WHAT IS REQUIRED
Search the records for the word "Track" and pick out every line that has it.

RECORDED INFORMATION

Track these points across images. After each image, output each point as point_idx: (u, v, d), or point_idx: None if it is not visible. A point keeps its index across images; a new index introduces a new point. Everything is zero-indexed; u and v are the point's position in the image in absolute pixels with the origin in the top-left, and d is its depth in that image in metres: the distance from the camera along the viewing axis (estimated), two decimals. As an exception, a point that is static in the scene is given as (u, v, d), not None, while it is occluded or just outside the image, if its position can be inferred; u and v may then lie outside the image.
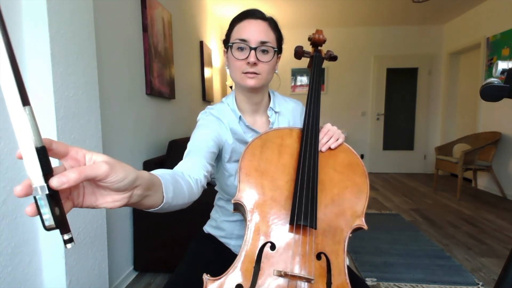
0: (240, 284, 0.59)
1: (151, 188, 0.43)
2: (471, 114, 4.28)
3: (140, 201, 0.42)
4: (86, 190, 0.36)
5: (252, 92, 0.83)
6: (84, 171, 0.31)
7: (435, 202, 3.37)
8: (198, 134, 0.77)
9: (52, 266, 1.03)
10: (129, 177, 0.36)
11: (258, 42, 0.76)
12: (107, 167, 0.33)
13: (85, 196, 0.36)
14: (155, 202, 0.46)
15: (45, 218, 0.30)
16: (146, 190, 0.42)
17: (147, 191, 0.42)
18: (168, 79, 2.27)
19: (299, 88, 5.17)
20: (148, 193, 0.43)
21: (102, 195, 0.36)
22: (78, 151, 0.34)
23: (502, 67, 0.53)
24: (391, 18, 4.61)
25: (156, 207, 0.47)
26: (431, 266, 1.87)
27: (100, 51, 1.38)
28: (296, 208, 0.63)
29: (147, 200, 0.44)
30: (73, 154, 0.33)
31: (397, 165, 5.19)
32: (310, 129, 0.74)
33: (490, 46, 3.77)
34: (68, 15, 1.02)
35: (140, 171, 0.40)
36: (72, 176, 0.30)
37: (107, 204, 0.37)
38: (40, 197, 0.30)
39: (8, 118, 0.90)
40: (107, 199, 0.36)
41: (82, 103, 1.10)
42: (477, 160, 3.47)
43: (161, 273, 1.77)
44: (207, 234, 0.94)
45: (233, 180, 0.83)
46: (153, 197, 0.45)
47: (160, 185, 0.47)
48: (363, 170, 0.73)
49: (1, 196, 0.89)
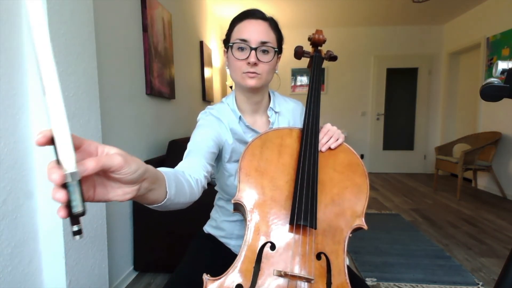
0: (240, 284, 0.59)
1: (156, 182, 0.44)
2: (471, 114, 4.28)
3: (145, 194, 0.43)
4: (97, 183, 0.36)
5: (252, 92, 0.83)
6: (101, 160, 0.32)
7: (435, 202, 3.37)
8: (198, 134, 0.77)
9: (52, 266, 1.03)
10: (140, 169, 0.37)
11: (259, 42, 0.76)
12: (122, 158, 0.34)
13: (96, 189, 0.36)
14: (159, 197, 0.47)
15: (74, 204, 0.31)
16: (151, 184, 0.43)
17: (153, 185, 0.43)
18: (168, 79, 2.27)
19: (299, 88, 5.17)
20: (153, 186, 0.44)
21: (113, 188, 0.37)
22: (91, 144, 0.34)
23: (502, 67, 0.54)
24: (391, 18, 4.61)
25: (159, 202, 0.48)
26: (431, 266, 1.87)
27: (100, 51, 1.38)
28: (296, 208, 0.63)
29: (152, 194, 0.44)
30: (86, 147, 0.34)
31: (397, 165, 5.19)
32: (310, 129, 0.74)
33: (490, 46, 3.77)
34: (68, 15, 1.02)
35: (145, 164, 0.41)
36: (90, 164, 0.31)
37: (118, 197, 0.37)
38: (71, 184, 0.30)
39: (8, 118, 0.90)
40: (118, 191, 0.37)
41: (82, 103, 1.10)
42: (477, 160, 3.47)
43: (161, 273, 1.77)
44: (207, 234, 0.94)
45: (233, 180, 0.83)
46: (157, 191, 0.46)
47: (164, 180, 0.48)
48: (363, 170, 0.73)
49: (1, 196, 0.89)
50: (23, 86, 0.96)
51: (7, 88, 0.90)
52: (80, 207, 0.31)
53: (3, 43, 0.89)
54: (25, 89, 0.96)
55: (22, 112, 0.95)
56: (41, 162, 1.00)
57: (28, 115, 0.98)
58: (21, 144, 0.95)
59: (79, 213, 0.31)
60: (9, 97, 0.91)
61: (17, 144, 0.94)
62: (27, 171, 0.98)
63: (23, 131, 0.96)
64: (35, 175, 1.00)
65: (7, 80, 0.90)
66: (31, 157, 0.99)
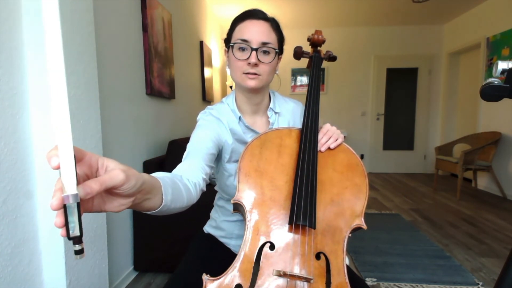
0: (240, 284, 0.59)
1: (152, 192, 0.44)
2: (471, 114, 4.28)
3: (141, 203, 0.43)
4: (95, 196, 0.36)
5: (253, 93, 0.83)
6: (105, 182, 0.32)
7: (435, 202, 3.37)
8: (197, 135, 0.77)
9: (52, 266, 1.03)
10: (138, 182, 0.37)
11: (260, 43, 0.76)
12: (124, 176, 0.34)
13: (93, 202, 0.36)
14: (154, 205, 0.47)
15: (71, 226, 0.30)
16: (147, 194, 0.43)
17: (148, 194, 0.43)
18: (168, 79, 2.27)
19: (299, 88, 5.17)
20: (148, 196, 0.44)
21: (109, 200, 0.37)
22: (92, 156, 0.34)
23: (502, 67, 0.54)
24: (391, 18, 4.60)
25: (155, 210, 0.48)
26: (431, 266, 1.87)
27: (100, 51, 1.38)
28: (295, 208, 0.63)
29: (147, 203, 0.45)
30: (87, 159, 0.34)
31: (397, 165, 5.19)
32: (309, 129, 0.74)
33: (490, 46, 3.77)
34: (68, 15, 1.02)
35: (142, 174, 0.40)
36: (95, 187, 0.31)
37: (114, 208, 0.38)
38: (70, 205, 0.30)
39: (8, 118, 0.90)
40: (114, 203, 0.37)
41: (82, 103, 1.10)
42: (477, 160, 3.47)
43: (161, 273, 1.77)
44: (207, 234, 0.94)
45: (233, 180, 0.83)
46: (153, 200, 0.46)
47: (160, 188, 0.48)
48: (363, 170, 0.73)
49: (1, 196, 0.89)
50: (23, 86, 0.96)
51: (7, 88, 0.90)
52: (77, 231, 0.30)
53: (3, 43, 0.89)
54: (25, 89, 0.97)
55: (22, 112, 0.95)
56: (41, 162, 1.00)
57: (28, 115, 0.98)
58: (21, 144, 0.95)
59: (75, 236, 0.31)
60: (9, 97, 0.91)
61: (17, 144, 0.94)
62: (27, 171, 0.98)
63: (23, 131, 0.96)
64: (35, 175, 1.00)
65: (7, 80, 0.90)
66: (31, 157, 0.99)
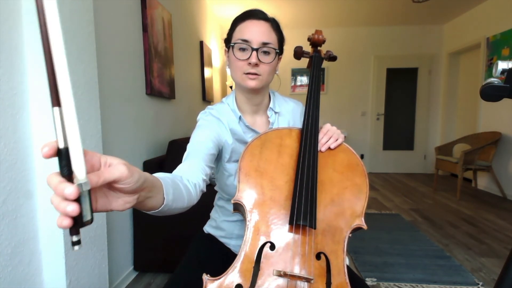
0: (240, 284, 0.59)
1: (153, 190, 0.45)
2: (471, 114, 4.28)
3: (143, 202, 0.43)
4: (99, 194, 0.36)
5: (253, 93, 0.83)
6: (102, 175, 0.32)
7: (435, 202, 3.37)
8: (197, 136, 0.77)
9: (52, 266, 1.03)
10: (141, 178, 0.37)
11: (260, 43, 0.76)
12: (126, 168, 0.34)
13: (98, 200, 0.36)
14: (156, 204, 0.47)
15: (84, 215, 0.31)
16: (149, 192, 0.43)
17: (150, 192, 0.44)
18: (168, 79, 2.27)
19: (299, 88, 5.17)
20: (151, 194, 0.44)
21: (114, 198, 0.37)
22: (93, 155, 0.34)
23: (502, 67, 0.54)
24: (391, 18, 4.60)
25: (157, 209, 0.48)
26: (431, 266, 1.87)
27: (100, 51, 1.38)
28: (296, 208, 0.63)
29: (150, 201, 0.45)
30: (89, 158, 0.34)
31: (397, 165, 5.19)
32: (310, 129, 0.74)
33: (490, 46, 3.77)
34: (68, 15, 1.02)
35: (143, 172, 0.41)
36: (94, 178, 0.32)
37: (119, 207, 0.37)
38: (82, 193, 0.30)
39: (8, 118, 0.90)
40: (119, 201, 0.37)
41: (82, 103, 1.10)
42: (477, 160, 3.47)
43: (161, 273, 1.77)
44: (207, 234, 0.94)
45: (233, 180, 0.83)
46: (155, 199, 0.46)
47: (161, 187, 0.48)
48: (363, 170, 0.73)
49: (1, 196, 0.89)
50: (23, 86, 0.96)
51: (7, 88, 0.90)
52: (89, 216, 0.31)
53: (3, 43, 0.89)
54: (25, 89, 0.96)
55: (22, 112, 0.95)
56: (41, 162, 1.00)
57: (28, 115, 0.98)
58: (21, 144, 0.95)
59: (88, 221, 0.31)
60: (9, 97, 0.91)
61: (17, 144, 0.94)
62: (27, 171, 0.98)
63: (23, 131, 0.96)
64: (35, 175, 1.00)
65: (7, 80, 0.90)
66: (31, 157, 0.99)
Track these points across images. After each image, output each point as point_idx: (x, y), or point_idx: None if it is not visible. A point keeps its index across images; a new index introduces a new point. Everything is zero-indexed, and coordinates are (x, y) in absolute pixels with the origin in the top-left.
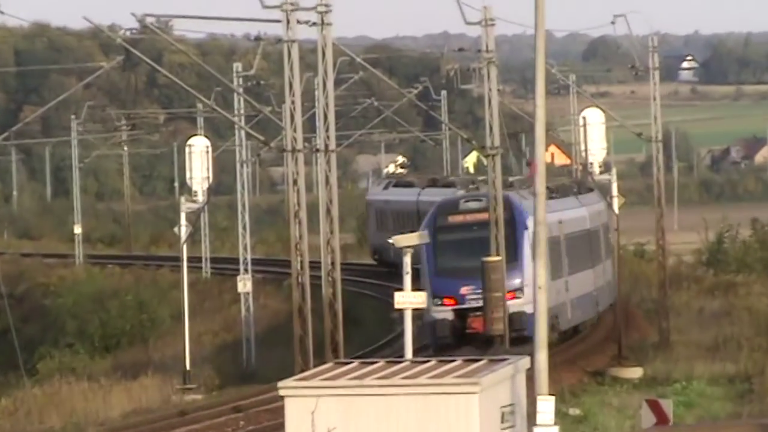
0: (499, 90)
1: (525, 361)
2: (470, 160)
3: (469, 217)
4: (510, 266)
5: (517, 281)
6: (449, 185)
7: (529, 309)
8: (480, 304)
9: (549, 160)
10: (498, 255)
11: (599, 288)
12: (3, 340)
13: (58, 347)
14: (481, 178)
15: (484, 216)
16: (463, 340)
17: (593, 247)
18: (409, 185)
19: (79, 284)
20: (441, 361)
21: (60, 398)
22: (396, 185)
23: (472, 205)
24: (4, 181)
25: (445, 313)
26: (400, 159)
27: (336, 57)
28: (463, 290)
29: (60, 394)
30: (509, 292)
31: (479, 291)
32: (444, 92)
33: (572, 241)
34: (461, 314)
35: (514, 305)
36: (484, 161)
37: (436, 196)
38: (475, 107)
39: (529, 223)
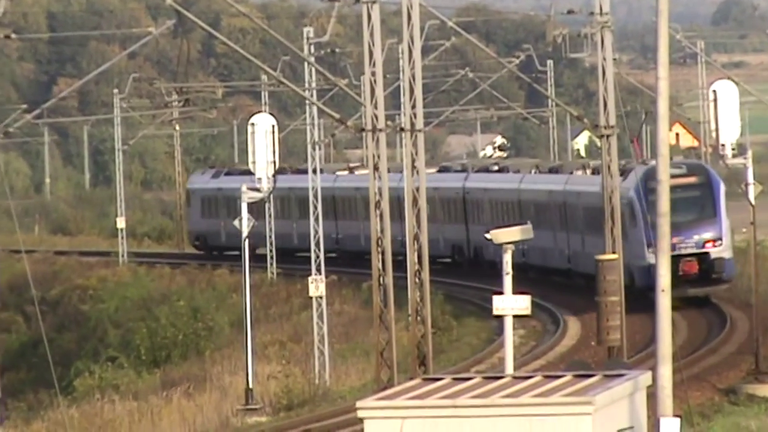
0: (614, 59)
1: (646, 377)
2: (581, 141)
3: (672, 181)
4: (710, 220)
5: (717, 231)
6: (301, 172)
7: (727, 255)
8: (689, 251)
9: (673, 141)
10: (615, 252)
11: None
12: (34, 352)
13: (99, 361)
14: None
15: (685, 180)
16: (674, 283)
17: None
18: (249, 173)
19: (122, 287)
20: (547, 376)
21: (101, 420)
22: (228, 173)
23: (675, 171)
24: (35, 167)
25: None
26: (499, 140)
27: (424, 20)
28: (674, 240)
29: (101, 416)
30: (711, 240)
31: (688, 241)
32: (550, 62)
33: None
34: (672, 260)
35: (715, 252)
36: (597, 142)
37: (291, 182)
38: (586, 79)
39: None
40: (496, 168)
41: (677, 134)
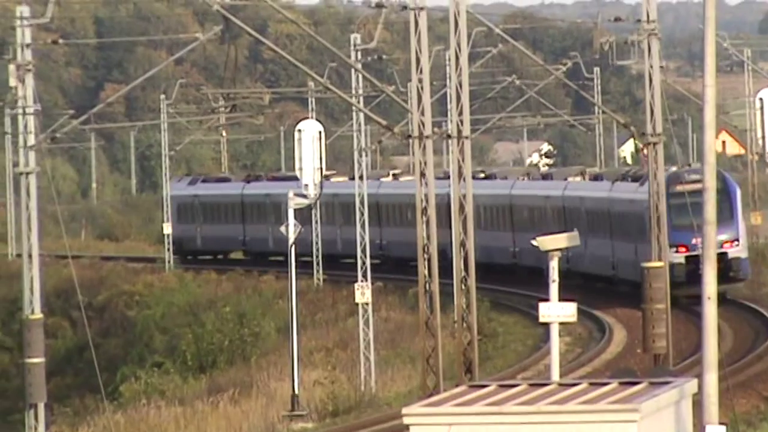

WRITTEN REPLY
Track these points across images. After each image, output each point as point_idx: (u, v, d), or point_idx: None if it is not visible. A point keeps its index across images; a new index introduces a new point. Everything is zero-indexed; u and v are the point's position in the image in absolute pixels with the origin in the top-left, and d is its depth in that image in metres: the distance from the camera along the viewing axis (estimated), two decimals. As an exception, a point that is static in the scene is given as (u, v, d), not None, while it is occluded or just outside the image, if its position can be inferred; u and v may then lie outside the image.
Track these points across images. After each image, output each point as point_idx: (x, y), or point_idx: None if it is not visible. A point keeps its index across images; a new index introduces a new point. Everything is zero-indexed, and coordinates are (x, y) in absolute pixels with the origin in the top-left.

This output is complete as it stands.